Поэтому культура — это всегда процесс. Художник, чтобы отстоять свою культурную самостоятельность, должен все время обращаться к новым образам, метафорам, символам, способам выражения. Нельзя один раз что-то написать, нарисовать, пропеть, удовлетвориться этим и сказать: ну вот и все, я заявил о себе. Всепожирающая коса времени вскоре или уничтожит высказывание или, что еще печальнее, вывернет его на сто восемьдесят градусов и превратит в собственную противоположность.

СС: Какова же в этой ситуации роль культурной традиции?

ИК: Я часто говорю не культура и ультра. культура, а культура и искусство. Культура для меня — это проговаривание текстов, утративших действенный смысл. Представьте себе, что священник строит свою сегодняшнюю проповедь на отрывке из Евангелия, где Христос говорит юноше: пойди и раздай все свое добро. Можно сразу, без всякого социологического опроса сказать, сколько людей из тех, кто слушал эту проповедь, выйдя из церкви, выполнят завет Христа. Точно так же люди ходят в театр, отсиживают оперное представление, просто потому, что так принято.

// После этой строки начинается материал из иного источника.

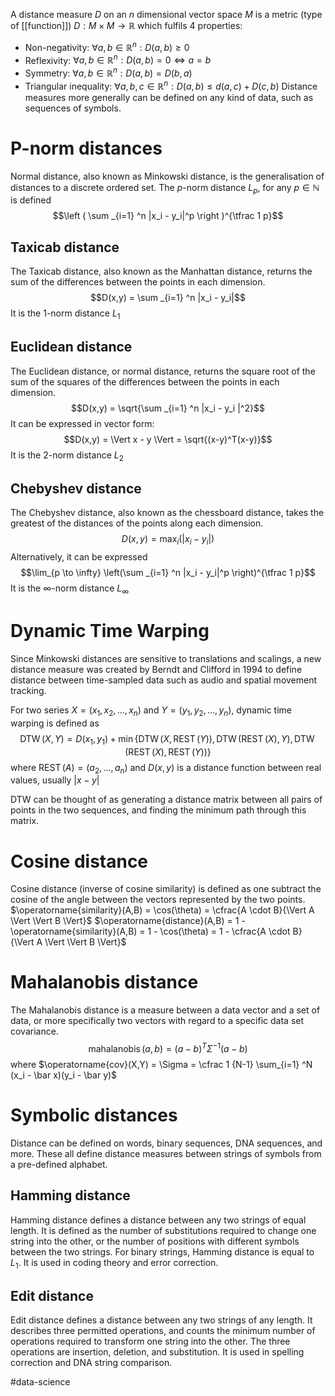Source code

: A distance measure $D$ on an $n$ dimensional vector space $M$ is a metric (type of [[function]]) $D : M \times M \to \mathbb R$ which fulfils 4 properties:
- Non-negativity: $\forall a,b \in \mathbb R ^n : D(a,b) \ge 0$
- Reflexivity: $\forall a,b \in \mathbb R^n : D(a,b) = 0 \iff a=b$
- Symmetry: $\forall a,b \in \mathbb R^n: D(a,b) = D(b,a)$
- Triangular inequality: $\forall a,b,c \in \mathbb R^n: D(a,b) \le d(a,c) + D(c,b)$
Distance measures more generally can be defined on any kind of data, such as sequences of symbols.
# P-norm distances
Normal distance, also known as Minkowski distance, is the generalisation of distances to a discrete ordered set. The $p$-norm distance $L_p$, for any $p \in \mathbb N$ is defined $$\left ( \sum _{i=1} ^n |x_i - y_i|^p \right )^{\tfrac 1 p}$$
## Taxicab distance
The Taxicab distance, also known as the Manhattan distance, returns the sum of the differences between the points in each dimension.
$$D(x,y) = \sum _{i=1} ^n |x_i - y_i|$$
It is the $1$-norm distance $L_1$
## Euclidean distance
The Euclidean distance, or normal distance, returns the square root of the sum of the squares of the differences between the points in each dimension.
$$D(x,y) = \sqrt{\sum _{i=1} ^n |x_i - y_i |^2}$$
It can be expressed in vector form: 
$$D(x,y) = \Vert x - y \Vert = \sqrt{(x-y)^T(x-y)}$$
It is the $2$-norm distance $L_2$
## Chebyshev distance
The Chebyshev distance, also known as the chessboard distance, takes the greatest of the distances of the points along each dimension.
$$D(x,y) = \max _i (|x_i - y_i|)$$
Alternatively, it can be expressed $$\lim_{p \to \infty} \left(\sum _{i=1} ^n |x_i - y_i|^p \right)^{\tfrac 1 p}$$
It is the $\infty$-norm distance $L_\infty$

# Dynamic Time Warping
Since Minkowski distances are sensitive to translations and scalings, a new distance measure was created  by Berndt and Clifford in 1994 to define distance between time-sampled data such as audio and spatial movement tracking.

For two series $X = (x_1, x_2, \dots, x_n)$ and $Y = (y_1, y_2, \dots, y_n)$, dynamic time warping is defined as $$\operatorname{DTW} (X,Y) = D(x_1,y_1) + \min\{\operatorname{DTW}(X, \operatorname{REST}(Y)), \operatorname{DTW}(\operatorname{REST}(X), Y), \operatorname{DTW}(\operatorname{REST}(X), \operatorname{REST}(Y))\}$$where $\operatorname{REST}(A) = (a_2, \dots, a_n)$ and $D(x,y)$ is a distance function between real values, usually $|x-y|$

DTW can be thought of as generating a distance matrix between all pairs of points in the two sequences, and finding the minimum path through this matrix.

# Cosine distance
Cosine distance (inverse of cosine similarity) is defined as one subtract the cosine of the angle between the vectors represented by the two points.
$\operatorname{similarity}(A,B) = \cos(\theta) = \cfrac{A \cdot B}{\Vert A \Vert \Vert B \Vert}$
$\operatorname{distance}(A,B) = 1 - \operatorname{similarity}(A,B) = 1 - \cos(\theta) = 1 - \cfrac{A \cdot B}{\Vert A \Vert \Vert B \Vert}$

# Mahalanobis distance
The Mahalanobis distance is a measure between a data vector and a set of data, or more specifically two vectors with regard to a specific data set covariance. 
$$\operatorname{mahalanobis}(a,b) = (a-b)^T \Sigma ^{-1}(a-b)$$ where $\operatorname{cov}(X,Y) = \Sigma = \cfrac 1 {N-1} \sum_{i=1} ^N (x_i - \bar x)(y_i - \bar y)$

# Symbolic distances
Distance can be defined on words, binary sequences, DNA sequences, and more. These all define distance measures between strings of symbols from a pre-defined alphabet.
## Hamming distance
Hamming distance defines a distance between any two strings of equal length.
It is defined as the number of substitutions required to change one string into the other, or the number of positions with different symbols between the two strings.
For binary strings, Hamming distance is equal to $L_1$. 
It is used in coding theory and error correction.
## Edit distance
Edit distance defines a distance between any two strings of any length. It describes three permitted operations, and counts the minimum number of operations required to transform one string into the other. The three operations are insertion, deletion, and substitution. 
It is used in spelling correction and DNA string comparison.


#data-science
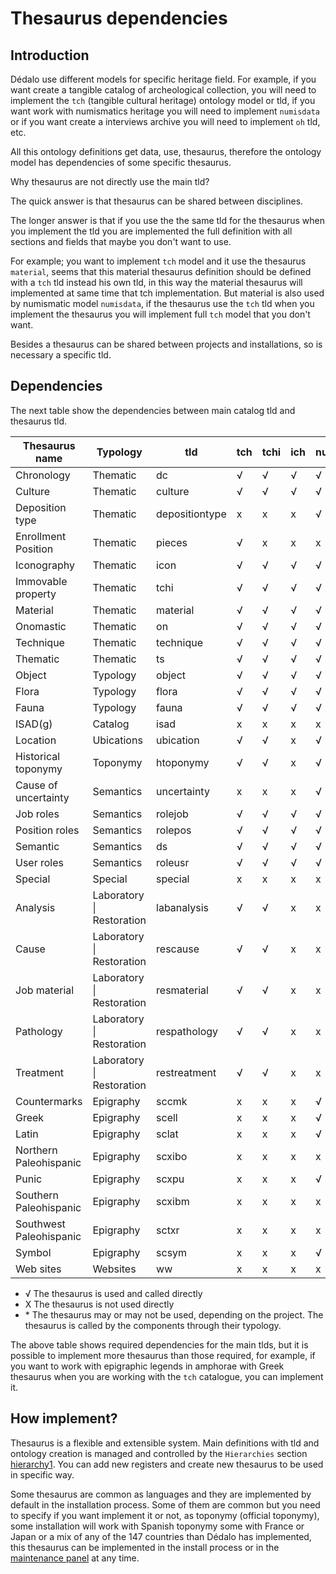 # Thesaurus dependencies

## Introduction

Dédalo use different models for specific heritage field. For example, if you want create a tangible catalog of archeological collection, you will need to implement the `tch` (tangible cultural heritage) ontology model or tld, if you want work with numismatics heritage you will need to implement `numisdata` or if you want create a interviews archive you will need to implement `oh` tld, etc.

All this ontology definitions get data, use, thesaurus, therefore the ontology model has dependencies of some specific thesaurus.

Why thesaurus are not directly use the main tld?

The quick answer is that thesaurus can be shared between disciplines.

The longer answer is that if you use the the same tld for the thesaurus when you implement the tld you are implemented the full definition with all sections and fields that maybe you don't want to use.

For example; you want to implement `tch` model and it use the thesaurus `material`, seems that this material thesaurus definition should be defined with a `tch` tld instead his own tld, in this way the material thesaurus will implemented at same time that tch implementation. But material is also used by numismatic model `numisdata`, if the thesaurus use the `tch` tld when you implement the thesaurus you will implement full `tch` model that you don't want.

Besides a thesaurus can be shared between projects and installations, so is necessary a specific tld.

## Dependencies

The next table show the dependencies between main catalog tld and thesaurus tld.

| Thesaurus name | Typology | tld | tch | tchi | ich | numisdata | oh | isad | dmm |
| --- | --- | --- |  --- |  --- |  --- |  --- |  --- |  --- |  --- |
| Chronology | Thematic | dc | √ | √ | √ | √ | √ | √ | √ |
| Culture | Thematic | culture | √ | √ | √ | √ | x | x | x |
| Deposition type | Thematic | depositiontype | x | x | x | √ | x | x | x |
| Enrollment Position | Thematic | pieces | √ | x | x | x | x | x | x |
| Iconography | Thematic | icon | √ | √ | √ | √ | x | x | x |
| Immovable property | Thematic | tchi | √ | √ | √ | √ | x | x | x |
| Material | Thematic | material | √ | √ | √ | √ | x | x | x |
| Onomastic | Thematic | on | √ | √ | √ | √ | √ | √ | √ |
| Technique | Thematic | technique | √ | √ | √ | √ | x | x | x |
| Thematic | Thematic | ts | √ | √ | √ | √ | √ | √ | √ |
| Object | Typology | object | √ | √ | √ | √ | x | x | x |
| Flora | Typology | flora | √ | √ | √ | √ | x | x | x |
| Fauna | Typology | fauna | √ | √ | √ | √ | x | x | x |
| ISAD(g) | Catalog | isad | x | x | x | x | x | √ | x |
| Location | Ubications | ubication | √ | √ | x | √ | x | x | x |
| Historical toponymy | Toponymy | htoponymy | √ | √ | x | √ | * | * | * |
| Cause of uncertainty | Semantics | uncertainty | x | x | x | √ | x | x | x |
| Job roles | Semantics | rolejob | √ | √ | √ | √ | √ | √ | √ |
| Position roles | Semantics | rolepos | √ | √ | √ | √ | √ | √ | √ |
| Semantic | Semantics | ds | √ | √ | √ | √ | √ | √ | √ |
| User roles | Semantics | roleusr | √ | √ | √ | √ | √ | √ | √ |
| Special | Special | special | x | x | x | x | √ | x | x |
| Analysis | Laboratory \| Restoration | labanalysis | √ | √ | x | x | x | x | x |
| Cause | Laboratory \| Restoration | rescause | √ | √ | x | x | x | x | x |
| Job material | Laboratory \| Restoration | resmaterial | √ | √ | x | x | x | x | x |
| Pathology | Laboratory \| Restoration | respathology | √ | √ | x | x | x | x | x |
| Treatment | Laboratory \| Restoration | restreatment | √ | √ | x | x | x | x | x |
| Countermarks | Epigraphy | sccmk | x | x | x | √ | x | x | x |
| Greek | Epigraphy | scell | x | x | x | √ | x | x | x |
| Latin | Epigraphy | sclat | x | x | x | √ | x | x | x |
| Northern Paleohispanic | Epigraphy | scxibo | x | x | x | x | x | x | x |
| Punic | Epigraphy | scxpu | x | x | x | √ | x | x | x |
| Southern Paleohispanic | Epigraphy | scxibm | x | x | x | x | x | x | x |
| Southwest Paleohispanic | Epigraphy | sctxr | x | x | x | x | x | x | x |
| Symbol | Epigraphy | scsym | x | x | x | √ | x | x | x |
| Web sites | Websites | ww |  x | x | x | x | x | x | x |

- √ The thesaurus is used and called directly
- X The thesaurus is not used directly
- \* The thesaurus may or may not be used, depending on the project. The thesaurus is called by the components through their typology.

The above table shows required dependencies for the main tlds, but it is possible to implement more thesaurus than those required, for example, if you want to work with epigraphic legends in amphorae with Greek thesaurus when you are working with the `tch` catalogue, you can implement it.

## How implement?

Thesaurus is a flexible and extensible system. Main definitions with tld and ontology creation is managed and controlled by the `Hierarchies` section [hierarchy1](https://dedalo.dev/ontology/hierarchy1). You can add new registers and create new thesaurus to be used in specific way.

Some thesaurus are common as languages and they are implemented by default in the installation process. Some of them are common but you need to specify if you want implement it or not, as toponymy (official toponymy), some installation will work with Spanish toponymy some with France or Japan or a mix of any of the 147 countries than Dédalo has implemented, this thesaurus can be implemented in the install process or in the [maintenance panel](../management/install_new_hierarchies.md) at any time.
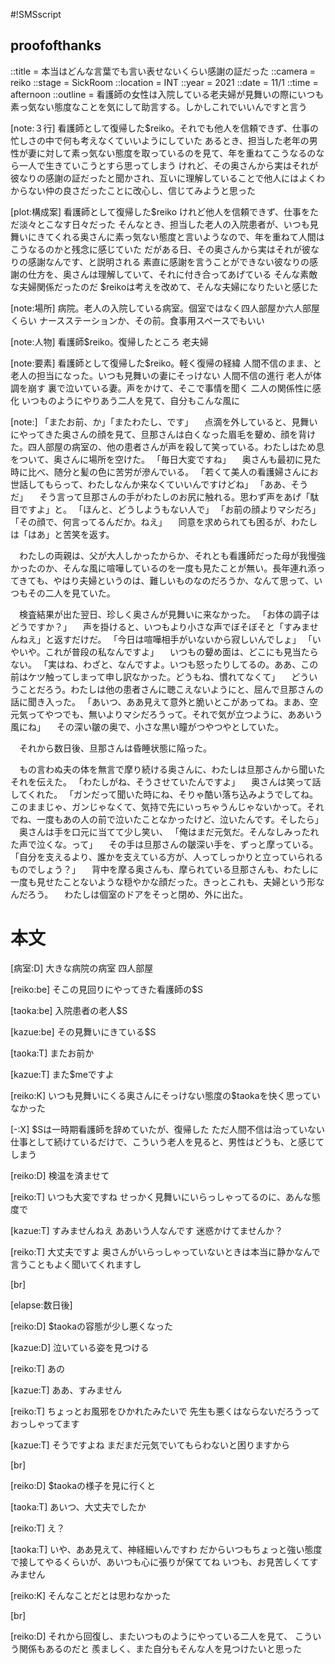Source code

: #!SMSscript

## proofofthanks

::title = 本当はどんな言葉でも言い表せないくらい感謝の証だった
::camera = reiko
::stage = SickRoom
::location = INT
::year = 2021
::date = 11/1
::time = afternoon
::outline = 看護師の女性は入院している老夫婦が見舞いの際にいつも素っ気ない態度なことを気にして助言する。しかしこれでいいんですと言う

[note:３行]
看護師として復帰した$reiko。それでも他人を信頼できず、仕事の忙しさの中で何も考えなくていいようにしていた
あるとき、担当した老年の男性が妻に対して素っ気ない態度を取っているのを見て、年を重ねてこうなるのなら一人で生きていこうとすら思ってしまう
けれど、その奥さんから実はそれが彼なりの感謝の証だったと聞かされ、互いに理解していることで他人にはよくわからない仲の良さだったことに改心し、信じてみようと思った

[plot:構成案]
看護師として復帰した$reiko
けれど他人を信頼できず、仕事をただ淡々とこなす日々だった
そんなとき、担当した老人の入院患者が、いつも見舞いにきてくれる奥さんに素っ気ない態度と言いようなので、年を重ねて人間はこうなるのかと残念に感じていた
だがある日、その奥さんから実はそれが彼なりの感謝なんです、と説明される
素直に感謝を言うことができない彼なりの感謝の仕方を、奥さんは理解していて、それに付き合ってあげている
そんな素敵な夫婦関係だったのだ
$reikoは考えを改めて、そんな夫婦になりたいと感じた

[note:場所]
病院。老人の入院している病室。個室ではなく四人部屋か六人部屋くらい
ナースステーションか、その前。食事用スペースでもいい

[note:人物]
看護師$reiko。復帰したところ
老夫婦

[note:要素]
看護師として復帰した$reiko。軽く復帰の経緯
人間不信のまま、と
老人の担当になった。いつも見舞いの妻にそっけない
人間不信の進行
老人が体調を崩す
裏で泣いている妻。声をかけて、そこで事情を聞く
二人の関係性に感化
いつものようにやりあう二人を見て、自分もこんな風に

[note:]
「またお前、か」「またわたし、です」
　点滴を外していると、見舞いにやってきた奥さんの顔を見て、旦那さんは白くなった眉毛を顰め、顔を背けた。四人部屋の病室の、他の患者さんが声を殺して笑っている。わたしはため息をついて、奥さんに場所を空けた。
「毎日大変ですね」
　奥さんも最初に見た時に比べ、随分と髪の色に苦労が滲んでいる。
「若くて美人の看護婦さんにお世話してもらって、わたしなんか来なくていいんですけどね」
「ああ、そうだ」
　そう言って旦那さんの手がわたしのお尻に触れる。思わず声をあげ「駄目ですよ」と。
「ほんと、どうしようもない人で」
「お前の顔よりマシだろ」
「その顔で、何言ってるんだか。ねえ」
　同意を求められても困るが、わたしは「はあ」と苦笑を返す。

　わたしの両親は、父が大人しかったからか、それとも看護師だった母が我慢強かったのか、そんな風に喧嘩しているのを一度も見たことが無い。長年連れ添ってきても、やはり夫婦というのは、難しいものなのだろうか、なんて思って、いつもその二人を見ていた。

　検査結果が出た翌日、珍しく奥さんが見舞いに来なかった。
「お体の調子はどうですか？」
　声を掛けると、いつもより小さな声でぼそぼそと「すみませんねえ」と返すだけだ。
「今日は喧嘩相手がいないから寂しいんでしょ」
「いやいや。これが普段の私なんですよ」
　いつもの顰め面は、どこにも見当たらない。
「実はね、わざと、なんですよ。いつも怒ったりしてるの。ああ、この前はケツ触ってしまって申し訳なかった。どうもね、慣れてなくて」
　どういうことだろう。わたしは他の患者さんに聴こえないようにと、屈んで旦那さんの話に聞き入った。
「あいつ、ああ見えて意外と脆いとこがあってね。まあ、空元気ってやつでも、無いよりマシだろうって。それで気が立つように、ああいう風にね」
　その深い皺の奥で、小さな黒い瞳がつやつやとしていた。

　それから数日後、旦那さんは昏睡状態に陥った。

　もの言わぬ夫の体を無言で摩り続ける奥さんに、わたしは旦那さんから聞いたそれを伝えた。
「わたしがね、そうさせていたんですよ」
　奥さんは笑って話してくれた。
「ガンだって聞いた時にね、そりゃ酷い落ち込みようでしてね。このままじゃ、ガンじゃなくて、気持で先にいっちゃうんじゃないかって。それでね、一度もあの人の前で泣いたことなかったけど、泣いたんです。そしたら」
　奥さんは手を口元に当てて少し笑い、
「俺はまだ元気だ。そんなしみったれた声で泣くな。って」
　その手は旦那さんの皺深い手を、ずっと摩っている。
「自分を支えるより、誰かを支えている方が、人ってしっかりと立っていられるものでしょう？」
　背中を摩る奥さんも、摩られている旦那さんも、わたしに一度も見せたことないような穏やかな顔だった。きっとこれも、夫婦という形なんだろう。
　わたしは個室のドアをそっと閉め、外に出た。


# 本文

[病室:D]
大きな病院の病室
四人部屋

[reiko:be]
そこの見回りにやってきた看護師の$S

[taoka:be]
入院患者の老人$S

[kazue:be]
その見舞いにきている$S

[taoka:T]
またお前か

[kazue:T]
また$meですよ

[reiko:K]
いつも見舞いにくる奥さんにそっけない態度の$taokaを快く思っていなかった

[-:X]
$Sは一時期看護師を辞めていたが、復帰した
ただ人間不信は治っていない
仕事として続けているだけで、こういう老人を見ると、男性はどうも、と感じてしまう

[reiko:D]
検温を済ませて

[reiko:T]
いつも大変ですね
せっかく見舞いにいらっしゃってるのに、あんな態度で

[kazue:T]
すみませんねえ
ああいう人なんです
迷惑かけてませんか？

[reiko:T]
大丈夫ですよ
奥さんがいらっしゃっていないときは本当に静かなんで
言うこともよく聞いてくれますし

[br]

[elapse:数日後]

[reiko:D]
$taokaの容態が少し悪くなった

[kazue:D]
泣いている姿を見つける

[reiko:T]
あの

[kazue:T]
ああ、すみません

[reiko:T]
ちょっとお風邪をひかれたみたいで
先生も悪くはならないだろうっておっしゃってます

[kazue:T]
そうですよね
まだまだ元気でいてもらわないと困りますから

[br]

[reiko:D]
$taokaの様子を見に行くと

[taoka:T]
あいつ、大丈夫でしたか

[reiko:T]
え？

[taoka:T]
いや、ああ見えて、神経細いんですわ
だからいつもちょっと強い態度で接してやるくらいが、あいつも心に張りが保ててね
いつも、お見苦しくてすみません

[reiko:K]
そんなことだとは思わなかった

[br]

[reiko:D]
それから回復し、またいつものようにやっている二人を見て、
こういう関係もあるのだと
羨ましく、また自分もそんな人を見つけたいと思った
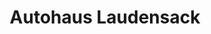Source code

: ---
title: "Autohaus Laudensack"
url: /bad-neustadt-an-der-saale/autohaus-laudensack/
shop: Autohaus
---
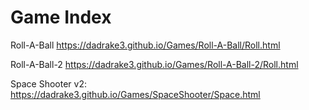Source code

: # Game Index

Roll-A-Ball https://dadrake3.github.io/Games/Roll-A-Ball/Roll.html




Roll-A-Ball-2 https://dadrake3.github.io/Games/Roll-A-Ball-2/Roll.html




Space Shooter v2: https://dadrake3.github.io/Games/SpaceShooter/Space.html

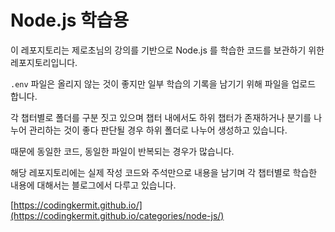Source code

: # Node.js 학습용
이 레포지토리는 제로초님의 강의를 기반으로 Node.js 를 학습한 코드를 보관하기 위한 레포지토리입니다.

`.env` 파일은 올리지 않는 것이 좋지만 일부 학습의 기록을 남기기 위해 파일을 업로드 합니다.

각 챕터별로 폴더를 구분 짓고 있으며 챕터 내에서도 하위 챕터가 존재하거나 분기를 나누어 관리하는 것이 좋다 판단될 경우 하위 폴더로 나누어 생성하고 있습니다.

때문에 동일한 코드, 동일한 파일이 반복되는 경우가 많습니다.

해당 레포지토리에는 실제 작성 코드와 주석만으로 내용을 남기며 각 챕터별로 학습한 내용에 대해서는 블로그에서 다루고 있습니다.

[https://codingkermit.github.io/](https://codingkermit.github.io/categories/node-js/)
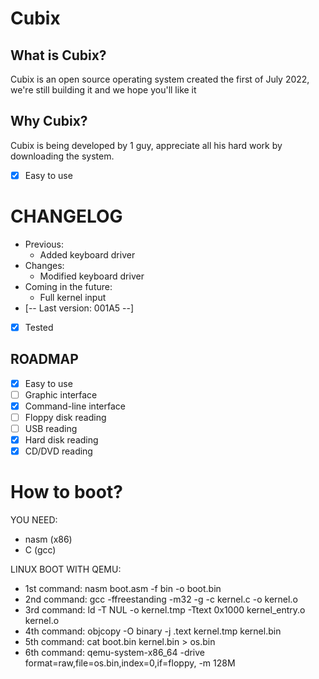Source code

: # Cubix
## What is Cubix?
Cubix is an open source operating system created the first of July 2022, we're still building it and we hope you'll like it

## Why Cubix?
Cubix is being developed by 1 guy, appreciate all his hard work by downloading the system.
- [x] Easy to use

# CHANGELOG
- Previous:
  - Added keyboard driver
- Changes:
  - Modified keyboard driver
- Coming in the future:
  - Full kernel input
- [-- Last version: 001A5 --]
- [x] Tested

## ROADMAP
- [x] Easy to use
- [ ] Graphic interface
- [x] Command-line interface
- [ ] Floppy disk reading
- [ ] USB reading
- [x] Hard disk reading
- [x] CD/DVD reading

# How to boot?
YOU NEED:
 - nasm (x86)
 - C (gcc)

LINUX BOOT WITH QEMU:
- 1st command: nasm boot.asm -f bin -o boot.bin
- 2nd command: gcc -ffreestanding -m32 -g -c kernel.c -o  kernel.o
- 3rd command: ld -T NUL -o kernel.tmp -Ttext 0x1000 kernel_entry.o kernel.o
- 4th command: objcopy -O binary -j .text  kernel.tmp kernel.bin
- 5th command: cat boot.bin kernel.bin > os.bin
- 6th command: qemu-system-x86_64 -drive format=raw,file=os.bin,index=0,if=floppy, -m 128M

Искусство обычно содержит в себе новые смыслы, которые невыносимы для обыденного человеческого сознания. И тогда культура выступает в роли организма, который снимает непосильные для человека смыслы искусства, переваривает их и превращает в нечто удобное и потребляемое. Иначе говоря, вырабатывает социальный иммунитет к искусству. В результате этого так называемого процесса культурного усвоения даже самое бунтарское безумное высказывание становится фактом изучения на уроках литературы или истории искусств и теряет всю свою действенность. Поэтому действующее начало в художнике должно постоянно атаковать инерцию с новых позиций, изобретать новые формы, зная, что любая революция, любой самый гениальный прорыв будет разжеван культурой зачастую уже при жизни творца. Пример — рок-н-ролл, который сегодня стал потребительской областью музыки, рассчитанной на определенную возрастную категорию, отрабатывающей инструменты социализации и дающей легализованный выход подростковой агрессивности. Это уже не бунтарская музыка, а карманная революция от корпорации MTV. То же самое часто происходит и с поэзией.

Культура делает с искусством то же, что микробиолог делает со штаммом болезнетворных бактерий, превращая их в лечебную вакцину. Однако нельзя забывать, что в вакцине все равно остается вирулентная возможность. То есть, предположим, из двухсот детей, привитых от кори, сто девяносто девять отреагируют легким повышением температуры, а двухсотый заболеет. Точно так же в полностью, казалось бы, обезвреженном классическом искусстве все время сохраняется тайная возможность бунта.